Sega’s AM2 division is known for arcade games like Outrun, Virtua Fighter, and Virtua Cop. While AM2 developed a few console titles such as Shenmue and Virtua Quest, the gory Kinect horror game Rise of Nightmares is a bizarre twist for the studio. I played a demo of Rise to Nightmares where my character was strapped to a chair with a madman named Vikter and a tray of power tools. I watched as he hacked a hand off another captive before using an axe on his head. Since the demo just started I couldn’t die yet and sure enough a fellow prisoner came to my rescue.
Free from captivity, I tried to figure out how to walk. Rise to Nightmares is a Kinect-only game, so I thought walking in place would do the trick. Nope. You put one foot forward when you want to walk and turning your shoulders makes your character turn. Instead of walking through a dungeon with zombie nurses, I found myself leaning in awkward positions to get through doors. A Sega representative compared it to the hokey pokey, an apt way of explaining how to move. To speed things up, Rise to Nightmares has a quick walk command (hold your right hand up) which puts your character on rails.
I eventually got the hang of moving, but combat was tougher to grasp. All of the fighting in Rise to Nightmares is done with your hands and feet. You can punch creatures or kick to push a group away. The problem is you have to stand perfectly square for Kinect to pick up your movements, which is counterintuitive to most martial arts where you have one leg forward. Land a kick in an actual fighting stance and your character starts to walk… usually right into enemies. I thought back to the hokey pokey analogy and tried fighting that way. One fist in, one fist out, kick an abomination in the shins, and shake it all about. You do the Rise of Nightmares dance and zombies fall to the ground. One neat thing about Rise of Nightmares is the game can detect if you’re doing a straight punch or a hook and the difference between a front kick and side kick (both have the same effect, though).

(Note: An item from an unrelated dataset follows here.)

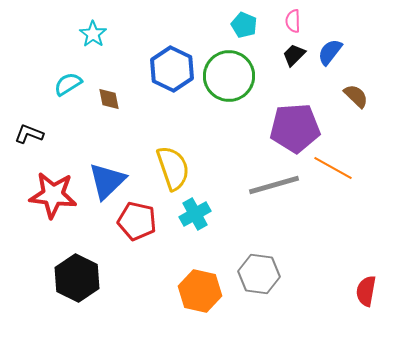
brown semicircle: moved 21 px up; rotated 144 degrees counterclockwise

Weapons were readily available in the dingy dungeon. Moving your hand over an iron pipe makes your character walk to the item and pick it up. The controls for using the pipe are the same as punching. In fact, the game responded better to pipe punches than it did to overhead pipe swings. Using the chainsaw was surprisingly intuitive. After grabbing the item, I moved my hands up and down to slice an onslaught of zombies. There were other items players could pick up and throw by pitching an invisible baseball. You don’t need to worry about aiming if you’re locked on to an enemy.
I moved on to a bathroom where you have to stick your hand in a blood filled toilet bowl to grab a key. The next room had a horde of monsters to fight, but they weren’t as much of a threat as a deadly saw blade. Unless you move away, which can be difficult with the hokey pokey controls, you’re killed instantly. That’s how my character’s nightmares ended.